> **Goal of the exercise**
Output each line from the one that contains "Identify the document" to the final line of the data below, exactly, and include nothing else.

Dataset excerpts:
==============================

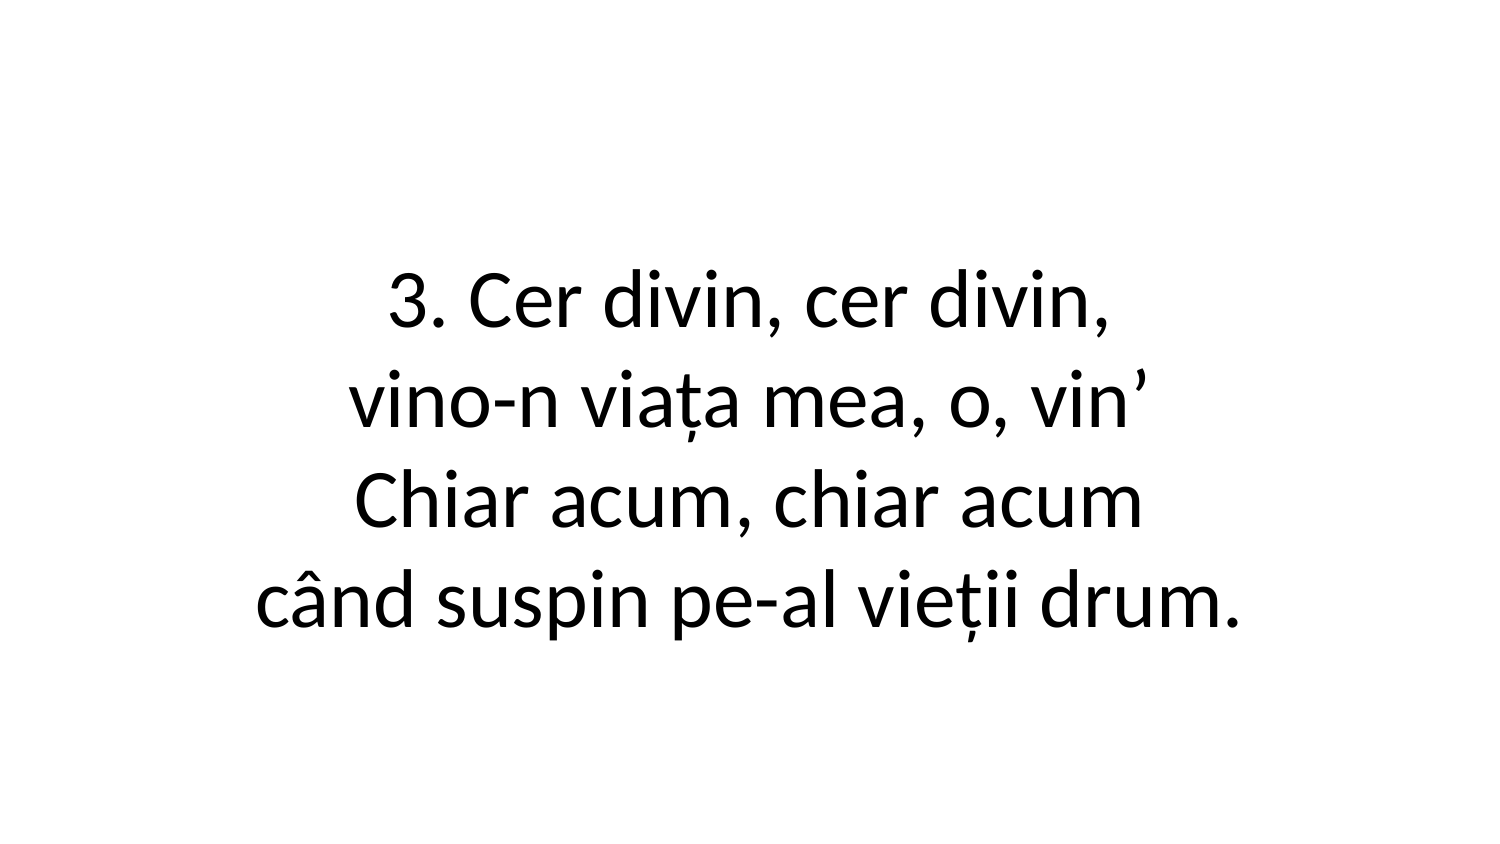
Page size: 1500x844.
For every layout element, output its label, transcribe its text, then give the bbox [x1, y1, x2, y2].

text_box 3. Cer divin, cer divin, vino-n viața mea, o, vin’ Chiar acum, chiar acum când suspin pe-al vieții drum. [240, 192, 1260, 652]
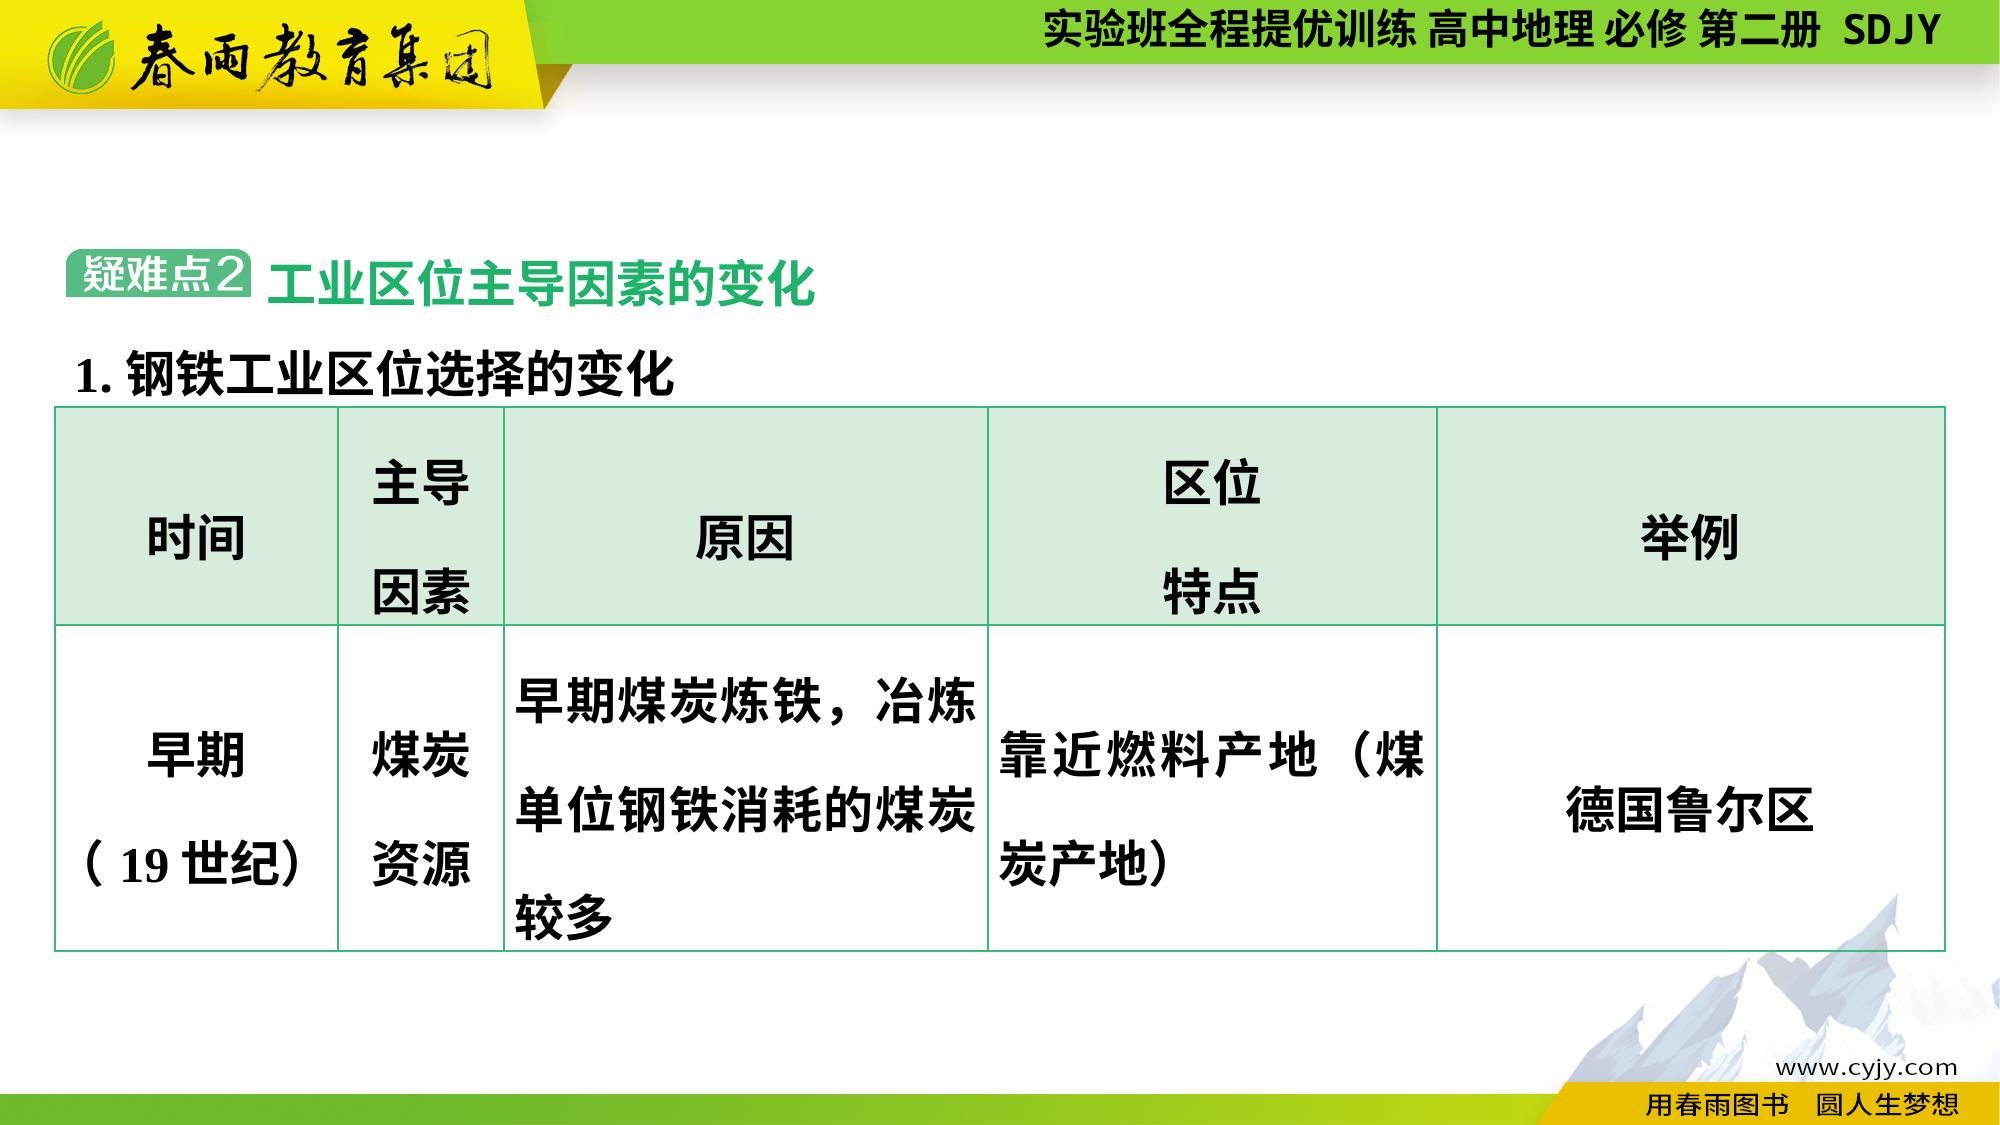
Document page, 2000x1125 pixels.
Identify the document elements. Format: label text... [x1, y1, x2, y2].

table_cell 早期煤炭炼铁，冶炼单位钢铁消耗的煤炭较多 [505, 626, 987, 950]
table_cell 煤炭 资源 [339, 626, 503, 950]
list 工业区位主导因素的变化 1.钢铁工业区位选择的变化 [59, 215, 1944, 406]
table_header 主导 因素 [339, 408, 503, 624]
picture [0, 0, 2000, 1125]
table_header 举例 [1438, 408, 1944, 624]
table_cell 德国鲁尔区 [1438, 626, 1944, 950]
table_cell 早期 （19世纪） [56, 626, 337, 950]
table_header 时间 [56, 408, 337, 624]
table_header 区位 特点 [989, 408, 1436, 624]
table_header 原因 [505, 408, 987, 624]
table_cell 靠近燃料产地（煤炭产地） [989, 626, 1436, 950]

==============================

> **Written solution**
Identify the document elements. Format: label text... [x1, y1, x2, y2].

table_cell 早期煤炭炼铁，冶炼单位钢铁消耗的煤炭较多 [505, 626, 987, 950]
table_cell 煤炭 资源 [339, 626, 503, 950]
list 工业区位主导因素的变化 1.钢铁工业区位选择的变化 [59, 215, 1944, 406]
table_header 主导 因素 [339, 408, 503, 624]
picture [0, 0, 2000, 1125]
table_header 举例 [1438, 408, 1944, 624]
table_cell 德国鲁尔区 [1438, 626, 1944, 950]
table_cell 早期 （19世纪） [56, 626, 337, 950]
table_header 时间 [56, 408, 337, 624]
table_header 区位 特点 [989, 408, 1436, 624]
table_header 原因 [505, 408, 987, 624]
table_cell 靠近燃料产地（煤炭产地） [989, 626, 1436, 950]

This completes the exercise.